Legal Aspects of Augmented Reality Development
AP: What if a developer thinks “Yeah, but, the chances of me being caught are low, right? And even if anyone does have objections they’ll only go after big companies who can afford to pay.”
Sean Kane: Not necessarily, part of any serious intellectual property protection scheme is to monitor any and all potential infringements. This can be done by the IP owner itself, its attorneys or contracted-out to third parties. Given the sophisticated technology currently available, monitoring is not a difficult endeavour. Moreover, IP holders sometimes have little latitude to ignore one infringement, and prosecute another. An IP owner’s failure to take certain action can result in a loss of the right to seek relief against a future (and potentially larger) infringer. This is a major component of good IP portfolio management.
Additionally, start-ups should be aware that companies may specifically target smaller developers for infringement claims, believing that they lack sufficient litigation budgets, as a means to quickly obtain favourable decisions which can potentially also be used against larger infringers.
Outside of IP, your question is also typical of the mindset developers everywhere often have toward regulatory issues their applications touch. Regulatory counselling is a burgeoning area of our practice, because different governments are responding to the rise of virtual currencies, for example, in different ways. Advance knowledge and compliance when it comes to these regulations is critical for both developers, and those who may acquire and integrate their technology later on.

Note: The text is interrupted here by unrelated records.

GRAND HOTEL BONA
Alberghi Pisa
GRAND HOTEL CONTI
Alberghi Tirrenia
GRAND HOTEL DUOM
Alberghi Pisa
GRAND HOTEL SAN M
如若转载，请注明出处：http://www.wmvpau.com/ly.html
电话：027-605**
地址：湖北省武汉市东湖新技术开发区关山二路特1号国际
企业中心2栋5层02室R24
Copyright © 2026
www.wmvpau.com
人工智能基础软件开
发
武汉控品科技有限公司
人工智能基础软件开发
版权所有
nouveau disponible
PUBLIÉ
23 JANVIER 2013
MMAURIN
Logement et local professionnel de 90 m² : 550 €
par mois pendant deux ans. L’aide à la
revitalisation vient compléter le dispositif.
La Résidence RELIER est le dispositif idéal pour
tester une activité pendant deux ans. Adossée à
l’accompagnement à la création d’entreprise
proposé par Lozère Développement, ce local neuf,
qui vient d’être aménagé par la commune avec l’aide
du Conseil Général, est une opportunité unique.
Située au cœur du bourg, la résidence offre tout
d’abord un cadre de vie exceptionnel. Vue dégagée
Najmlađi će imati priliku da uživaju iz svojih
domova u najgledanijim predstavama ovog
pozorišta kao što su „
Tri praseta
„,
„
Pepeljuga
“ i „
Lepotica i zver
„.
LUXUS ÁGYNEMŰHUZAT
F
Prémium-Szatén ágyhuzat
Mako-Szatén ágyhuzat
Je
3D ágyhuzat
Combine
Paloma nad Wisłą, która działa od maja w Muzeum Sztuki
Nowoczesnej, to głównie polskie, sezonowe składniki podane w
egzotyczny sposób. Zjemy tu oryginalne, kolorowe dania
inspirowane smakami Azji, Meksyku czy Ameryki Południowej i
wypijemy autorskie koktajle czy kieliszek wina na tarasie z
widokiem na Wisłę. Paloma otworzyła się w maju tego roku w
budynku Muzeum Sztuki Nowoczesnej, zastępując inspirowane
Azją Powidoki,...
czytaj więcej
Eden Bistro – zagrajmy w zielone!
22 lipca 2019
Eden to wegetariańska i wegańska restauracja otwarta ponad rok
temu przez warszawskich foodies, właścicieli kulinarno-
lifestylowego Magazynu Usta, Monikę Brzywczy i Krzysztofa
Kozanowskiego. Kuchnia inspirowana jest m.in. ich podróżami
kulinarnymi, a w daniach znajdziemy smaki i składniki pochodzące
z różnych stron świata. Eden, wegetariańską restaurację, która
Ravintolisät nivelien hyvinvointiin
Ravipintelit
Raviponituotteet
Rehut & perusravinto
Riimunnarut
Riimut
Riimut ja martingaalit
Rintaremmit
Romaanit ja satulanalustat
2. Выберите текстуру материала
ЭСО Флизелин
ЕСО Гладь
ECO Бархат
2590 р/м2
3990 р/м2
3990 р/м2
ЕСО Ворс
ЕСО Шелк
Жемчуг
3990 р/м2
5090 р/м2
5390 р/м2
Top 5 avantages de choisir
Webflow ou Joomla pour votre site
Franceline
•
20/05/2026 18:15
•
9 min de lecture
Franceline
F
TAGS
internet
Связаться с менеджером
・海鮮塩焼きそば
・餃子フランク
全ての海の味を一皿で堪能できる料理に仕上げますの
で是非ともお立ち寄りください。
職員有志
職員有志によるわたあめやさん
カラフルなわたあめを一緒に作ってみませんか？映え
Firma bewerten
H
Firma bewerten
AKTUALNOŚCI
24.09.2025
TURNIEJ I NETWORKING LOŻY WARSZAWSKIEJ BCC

AP: When I use my car’s GPS the first thing that comes up when the application loads is a disclaimer telling me not to use the application while driving. If I am using the latest augmented reality mobile application while walking and have an accident, is there any potential liability for the developer?
Sean Kane: As with anything today, there is always the potential that someone will bring an action for damages. You can see warning labels on almost every consumer product available, some advising against quite ridiculous and unexpected uses of the product. Many of these labels are meant to prevent product liability lawsuits. Given that there are attorneys making their careers suing companies over damages allegedly resulting from product’s design flaws, potential liability goes with the territory of every product.
Developers would do well to ask “What is the likelihood of some damage or injury resulting from the use of my application?” If the application cannot be feasibly redesigned to avoid potential damage, use of a disclaimer should be considered.
AP: Does augmented reality pose a greater liability over other mobile applications? For example, I don’t need to be told not to e-mail while walking – so why would an augmented reality application be any different? Or, does highly immersive AR, for example, provoke new questions?
Sean Kane: It really depends on the nature of the augmented reality application. If the application’s purpose is for it to be used while a person is moving around a city full of traffic and other hazards, then a developer may take on a higher degree of responsibility compared to an application meant to be used stationary at one’s home.
The inherent danger of the application’s use will vary by its purpose and design, and users do not always apply good judgment. Driving and texting, for example, is seen as a growing road hazard despite a host of awareness campaigns and new laws. Developers should always consider what alternative uses a person might put their application through that differs from its intended use.
AP: “Ambush marketing” made headlines around the recent World Cup games. Several young ladies were thrown out of a game for advertising Bavaria beer. A developer later created an augmented reality layer that put the ladies back in the stadium. The layer disappeared very quickly, so one can only assume that FIFA and all its might demanded it be removed. Who therefore owns the cyberspace around public venues and how is it realistically possible to enforce it?
Sean Kane: This would really depend on the jurisdiction where the use occurred, as IP protections can differ greatly. Since the augmented reality use you describe is built upon an image of the stadium, you initially must identify who holds the copyright in the stadium image used. It may be FIFA or it may belong to a third party that shot the footage. In the United States, for example, buildings themselves were not traditionally afforded copyright protections. However, approximately 20 years ago the Copyright Act was amended to allow for protection of certain aspects of buildings under some circumstances.
Other building designs or elements have been filed as trademarks and protection may flow from such registration. Just because an owner allows for the public to enter a facility does not mean that there is no protection available for the building.
With sporting venues, it may also come to a contractual issue. In the U.S., for example, the fine print on some admission tickets essentially gives bearers a “license,” in effect, to attend and do certain things, but not others. Technologies like AR could prompt changes in these ticket terms, because while teams and venues may not object to spectators taking still photographs, for example, that might not be the case with “broadcasting” real-time game shots via their mobiles, or otherwise incorporating the event into a product or service.